Garlic-Derived S-allylcysteine Improves Functional Recovery and Neurotrophin Signaling After Brain Ischemia in Female Rats.

Background/Objectives: Ischemic stroke is a leading cause of death and disability, and neuroprotection therapies, or those that increase recovery, are not available. While the garlic-derived bioactive compound S-allyl cysteine (SAC) has shown neuroprotective properties, its subacute long-term effects remain underexplored, particularly in females. Methods: We evaluated whether SAC supports functional recovery after ischemia/reperfusion (IR), focusing on neurotrophin signaling, tropomyosin receptor kinase B (TrkB), protein kinase B (AKT), and extracellular signal-regulated kinase (ERK).

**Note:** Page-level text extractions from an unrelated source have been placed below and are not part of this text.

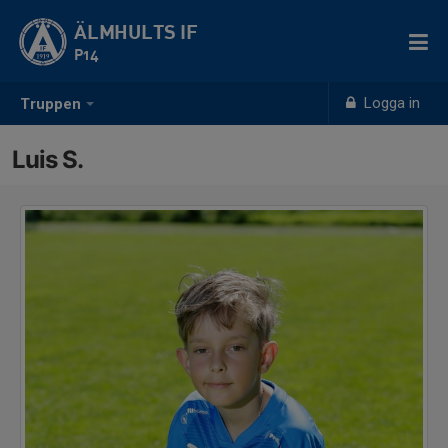
ÄLMHULTS IF
P14
Logga in
Truppen
Luis S.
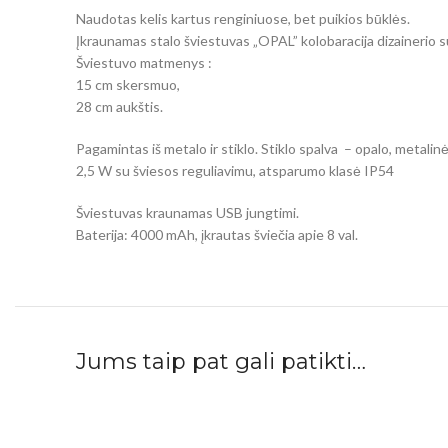
Naudotas kelis kartus renginiuose, bet puikios būklės.
Įkraunamas stalo šviestuvas „OPAL” kolobaracija dizainerio s
Šviestuvo matmenys :
15 cm skersmuo,
28 cm aukštis.
Pagamintas iš metalo ir stiklo. Stiklo spalva – opalo, metalin
2,5 W su šviesos reguliavimu, atsparumo klasė IP54
Šviestuvas kraunamas USB jungtimi.
Baterija: 4000 mAh, įkrautas šviečia apie 8 val.
Jums taip pat gali patikti…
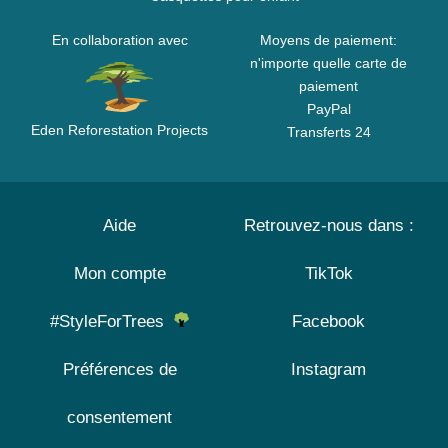
En collaboration avec
Moyens de paiement:
n'importe quelle carte de
paiement
PayPal
Eden Reforestation Projects
Transferts 24
Aide
Retrouvez-nous dans :
Mon compte
TikTok
#StyleForTrees
Facebook
Préférences de
Instagram
consentement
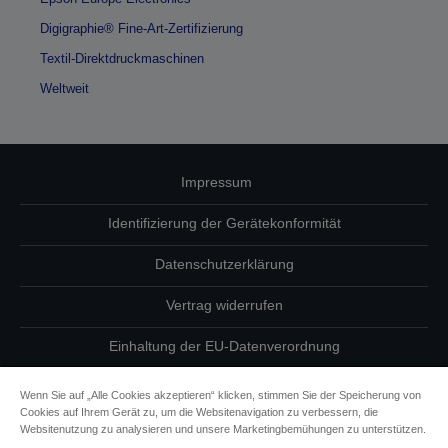
Digigraphie® Fine-Art-Zertifizierung
Textil-Direktdruckmaschinen
Weltweit
Impressum
Identifizierung der Gerätekonformität
Datenschutzerklärung
Vertrag widerrufen
Einhaltung der EU-Datenverordnung
Fragen zum Datenschutz
Wenn Sie auf „Alle Cookies akzeptieren“ klicken, stimmen Sie der Speicherung von
Cookies auf Ihrem Gerät zu, um die Websitenavigation zu verbessern, die
Informationen zu Cookies
Websitenutzung zu analysieren und unsere Marketingbemühungen zu unterstützen.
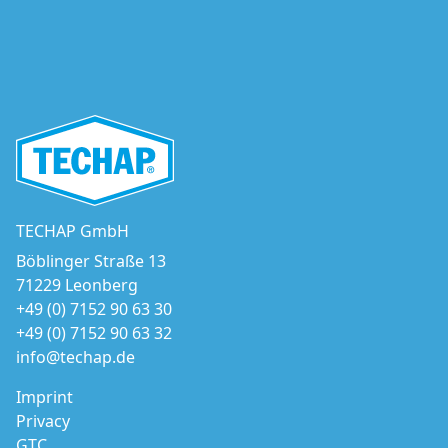
TECHAP GmbH
Böblinger Straße 13
71229 Leonberg
+49 (0) 7152 90 63 30
+49 (0) 7152 90 63 32
info@techap.de
Imprint
Privacy
GTC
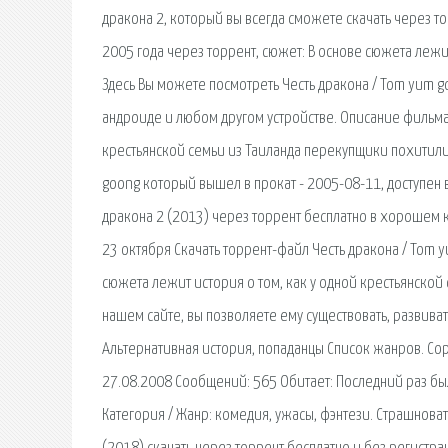
дракона 2, который вы всегда сможете скачать через т
2005 года через торрент, сюжет: В основе сюжета лежи
Здесь Вы можете посмотреть Честь дракона / Tom yum g
андроиде и любом другом устройстве. Описание фильма 
крестьянской семьи из Таиланда перекупщики похитили
goong который вышел в прокат - 2005-08-11, доступен 
дракона 2 (2013) через торрент бесплатно в хорошем 
23 октября Скачать торрент-файл Честь дракона / Tom y
сюжета лежит история о том, как у одной крестьянской
нашем сайте, вы позволяете ему существовать, развива
Альтернативная история, попаданцы Список жанров. Сор
27.08.2008 Сообщений: 565 Обитает: Последний раз был.
Категория / Жанр: комедия, ужасы, фэнтези. Страшнова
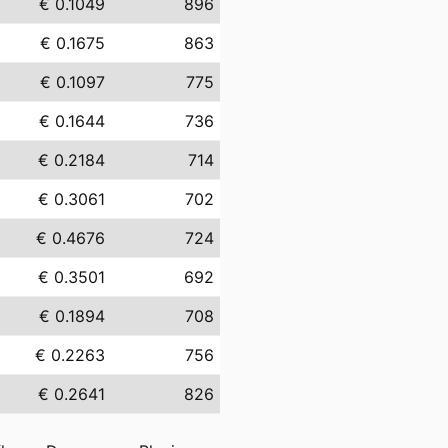
€ 0.1049
896
€ 0.1675
863
€ 0.1097
775
€ 0.1644
736
€ 0.2184
714
€ 0.3061
702
€ 0.4676
724
€ 0.3501
692
€ 0.1894
708
€ 0.2263
756
€ 0.2641
826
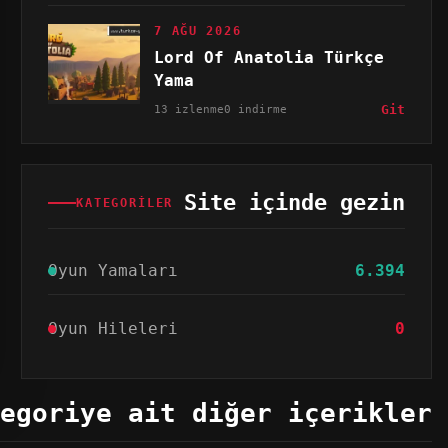
7 AĞU 2026
Lord Of Anatolia Türkçe
Yama
13 izlenme
0 indirme
Git
Site içinde gezin
KATEGORILER
Oyun Yamaları
6.394
Oyun Hileleri
0
egoriye ait diğer içerikler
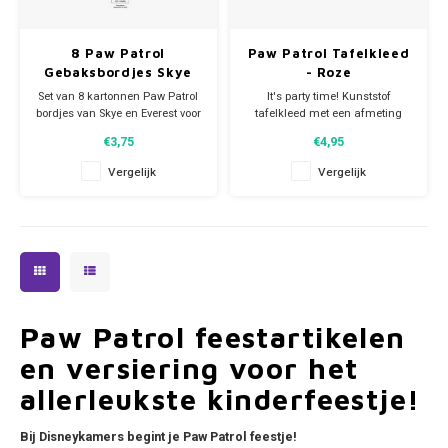
8 Paw Patrol
Paw Patrol Tafelkleed
Gebaksbordjes Skye
- Roze
en Everest - Eco
Set van 8 kartonnen Paw Patrol
It's party time! Kunststof
Friendly
bordjes van Skye en Everest voor
tafelkleed met een afmeting
je favoriete kinderfeestje.
van 180x120cm.
€3,75
€4,95
Afmeting per bordje: Ø 20 cm.
Vergelijk
Vergelijk
Deze milieuvriendelijke FSC®
kartonnen bordjes mogen na
gebruik gewoon in de groenbak.
Paw Patrol feestartikelen
en versiering voor het
allerleukste kinderfeestje!
Bij Disneykamers begint je Paw Patrol feestje!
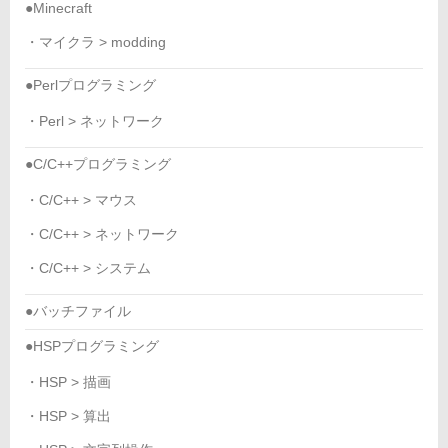
●Minecraft
・マイクラ > modding
●Perlプログラミング
・Perl > ネットワーク
●C/C++プログラミング
・C/C++ > マウス
・C/C++ > ネットワーク
・C/C++ > システム
●バッチファイル
●HSPプログラミング
・HSP > 描画
・HSP > 算出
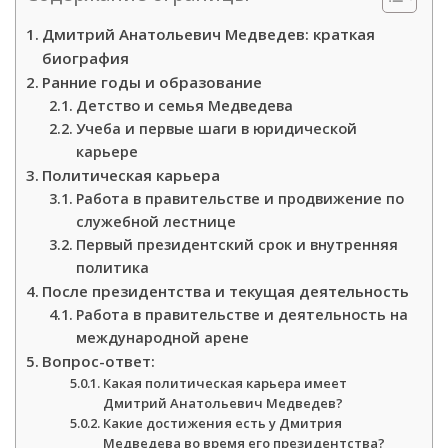
Дмитрий Анатольевич Медведев: краткая
биография
Ранние годы и образование
Детство и семья Медведева
Учеба и первые шаги в юридической
карьере
Политическая карьера
Работа в правительстве и продвижение по
служебной лестнице
Первый президентский срок и внутренняя
политика
После президентства и текущая деятельность
Работа в правительстве и деятельность на
международной арене
Вопрос-ответ:
Какая политическая карьера имеет
Дмитрий Анатольевич Медведев?
Какие достижения есть у Дмитрия
Медведева во время его президентства?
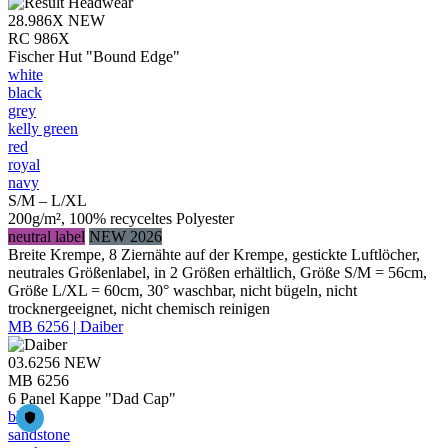
28.986X
NEW
RC 986X
Fischer Hut "Bound Edge"
white
black
grey
kelly green
red
royal
navy
S/M – L/XL
200g/m², 100% recyceltes Polyester
neutral label
NEW 2026
Breite Krempe, 8 Ziernähte auf der Krempe, gestickte Luftlöcher,
neutrales Größenlabel, in 2 Größen erhältlich, Größe S/M = 56cm,
Größe L/XL = 60cm, 30° waschbar, nicht bügeln, nicht
trocknergeeignet, nicht chemisch reinigen
MB 6256 | Daiber
03.6256
NEW
MB 6256
6 Panel Kappe "Dad Cap"
black
sandstone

Adult female Wistar rats underwent 1 h of ischemia and 15 days of reperfusion. SAC (100 mg/kg, i.p.) was administered at the onset of reperfusion and daily for 15 days. Motor and cognitive deficit tests were performed. Infarct area, Ki67, brain-derived neurotrophic factor (BDNF), vascular endothelial growth factor (VEGF), nerve growth factor (NGF), pTrkB, pAKT, and pERK levels were quantified in the cortex, striatum, and hippocampus. Results: MicroPET analysis revealed comparable glucose uptake between the IR and IR + SAC groups, indicating similar ischemic severity. SAC reduced infarct area (54.7%) and significantly improved motor deficits (53.9%), circling behavior (38.9%), and long-term memory compared with ischemia/reperfusion (IR) animals. SAC increased the proportion of Ki67-positive cells (4.3-fold in the cortex and 1.8-fold in the striatum) and enhanced neurotrophin levels, NGF (cortex), BDNF (cortex and striatum), VEGF (striatum), pTrkB, pAKT, and pERK (cortex and striatum). Conclusions: SAC supports post-ischemic recovery, improving motor performance and preserving long-term recognition memory, effects that could be associated with increased cell proliferation, neurotrophin levels, and activation of the TrkB, AKT, and ERK pathways.